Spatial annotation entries

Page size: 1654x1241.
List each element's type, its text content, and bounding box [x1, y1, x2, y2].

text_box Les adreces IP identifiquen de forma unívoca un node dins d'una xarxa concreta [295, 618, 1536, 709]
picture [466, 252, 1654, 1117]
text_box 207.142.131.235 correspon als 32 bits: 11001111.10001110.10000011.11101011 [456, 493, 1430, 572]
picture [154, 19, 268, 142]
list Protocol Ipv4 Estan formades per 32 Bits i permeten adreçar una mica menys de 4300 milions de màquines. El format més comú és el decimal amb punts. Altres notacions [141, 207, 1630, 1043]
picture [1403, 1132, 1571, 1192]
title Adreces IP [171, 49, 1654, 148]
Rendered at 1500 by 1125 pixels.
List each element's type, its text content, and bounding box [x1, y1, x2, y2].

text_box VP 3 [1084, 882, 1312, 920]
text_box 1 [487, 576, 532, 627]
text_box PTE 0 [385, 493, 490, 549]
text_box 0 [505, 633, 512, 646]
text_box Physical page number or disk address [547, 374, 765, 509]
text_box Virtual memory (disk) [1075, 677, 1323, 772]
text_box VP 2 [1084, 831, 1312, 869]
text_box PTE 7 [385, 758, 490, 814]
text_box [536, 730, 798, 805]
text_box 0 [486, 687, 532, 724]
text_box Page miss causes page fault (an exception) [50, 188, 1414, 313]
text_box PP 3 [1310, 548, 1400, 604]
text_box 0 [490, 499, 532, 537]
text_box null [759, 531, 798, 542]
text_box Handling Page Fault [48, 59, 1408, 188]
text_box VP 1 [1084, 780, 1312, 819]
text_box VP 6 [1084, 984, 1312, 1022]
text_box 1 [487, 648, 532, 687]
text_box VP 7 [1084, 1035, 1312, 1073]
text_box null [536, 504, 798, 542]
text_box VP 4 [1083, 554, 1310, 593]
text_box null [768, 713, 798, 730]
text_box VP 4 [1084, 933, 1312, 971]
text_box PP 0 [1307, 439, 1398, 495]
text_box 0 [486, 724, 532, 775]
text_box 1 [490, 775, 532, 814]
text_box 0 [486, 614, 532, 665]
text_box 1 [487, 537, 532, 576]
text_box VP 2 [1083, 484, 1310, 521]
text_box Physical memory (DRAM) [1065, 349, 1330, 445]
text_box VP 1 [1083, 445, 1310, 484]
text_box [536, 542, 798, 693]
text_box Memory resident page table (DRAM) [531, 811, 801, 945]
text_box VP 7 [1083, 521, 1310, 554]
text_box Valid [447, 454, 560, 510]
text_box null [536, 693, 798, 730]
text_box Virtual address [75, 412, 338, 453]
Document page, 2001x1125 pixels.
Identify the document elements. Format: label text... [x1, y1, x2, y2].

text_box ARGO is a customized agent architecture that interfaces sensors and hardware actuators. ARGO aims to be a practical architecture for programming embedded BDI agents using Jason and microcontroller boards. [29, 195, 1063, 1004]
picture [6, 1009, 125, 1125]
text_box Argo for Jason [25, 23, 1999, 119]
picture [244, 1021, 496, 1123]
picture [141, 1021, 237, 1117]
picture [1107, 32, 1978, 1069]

### GIVEN PROBLEM:
Can you rewrite all the entries above, swapping each "text_box" for "textbox" and leaving everything else unchanged?

### SOLUTION FOR THIS EXERCISE:
Page size: 1654x1241.
List each element's type, its text content, and bounding box [x1, y1, x2, y2].

textbox Les adreces IP identifiquen de forma unívoca un node dins d'una xarxa concreta [295, 618, 1536, 709]
picture [466, 252, 1654, 1117]
textbox 207.142.131.235 correspon als 32 bits: 11001111.10001110.10000011.11101011 [456, 493, 1430, 572]
picture [154, 19, 268, 142]
list Protocol Ipv4 Estan formades per 32 Bits i permeten adreçar una mica menys de 4300 milions de màquines. El format més comú és el decimal amb punts. Altres notacions [141, 207, 1630, 1043]
picture [1403, 1132, 1571, 1192]
title Adreces IP [171, 49, 1654, 148]
Rendered at 1500 by 1125 pixels.
List each element's type, its text content, and bounding box [x1, y1, x2, y2].

textbox VP 3 [1084, 882, 1312, 920]
textbox 1 [487, 576, 532, 627]
textbox PTE 0 [385, 493, 490, 549]
textbox 0 [505, 633, 512, 646]
textbox Physical page number or disk address [547, 374, 765, 509]
textbox Virtual memory (disk) [1075, 677, 1323, 772]
textbox VP 2 [1084, 831, 1312, 869]
textbox PTE 7 [385, 758, 490, 814]
textbox [536, 730, 798, 805]
textbox 0 [486, 687, 532, 724]
textbox Page miss causes page fault (an exception) [50, 188, 1414, 313]
textbox PP 3 [1310, 548, 1400, 604]
textbox 0 [490, 499, 532, 537]
textbox null [759, 531, 798, 542]
textbox Handling Page Fault [48, 59, 1408, 188]
textbox VP 1 [1084, 780, 1312, 819]
textbox VP 6 [1084, 984, 1312, 1022]
textbox 1 [487, 648, 532, 687]
textbox VP 7 [1084, 1035, 1312, 1073]
textbox null [536, 504, 798, 542]
textbox VP 4 [1083, 554, 1310, 593]
textbox null [768, 713, 798, 730]
textbox VP 4 [1084, 933, 1312, 971]
textbox PP 0 [1307, 439, 1398, 495]
textbox 0 [486, 724, 532, 775]
textbox 1 [490, 775, 532, 814]
textbox 0 [486, 614, 532, 665]
textbox 1 [487, 537, 532, 576]
textbox VP 2 [1083, 484, 1310, 521]
textbox Physical memory (DRAM) [1065, 349, 1330, 445]
textbox VP 1 [1083, 445, 1310, 484]
textbox [536, 542, 798, 693]
textbox Memory resident page table (DRAM) [531, 811, 801, 945]
textbox VP 7 [1083, 521, 1310, 554]
textbox Valid [447, 454, 560, 510]
textbox null [536, 693, 798, 730]
textbox Virtual address [75, 412, 338, 453]
Document page, 2001x1125 pixels.
Identify the document elements. Format: label text... [x1, y1, x2, y2].

textbox ARGO is a customized agent architecture that interfaces sensors and hardware actuators. ARGO aims to be a practical architecture for programming embedded BDI agents using Jason and microcontroller boards. [29, 195, 1063, 1004]
picture [6, 1009, 125, 1125]
textbox Argo for Jason [25, 23, 1999, 119]
picture [244, 1021, 496, 1123]
picture [141, 1021, 237, 1117]
picture [1107, 32, 1978, 1069]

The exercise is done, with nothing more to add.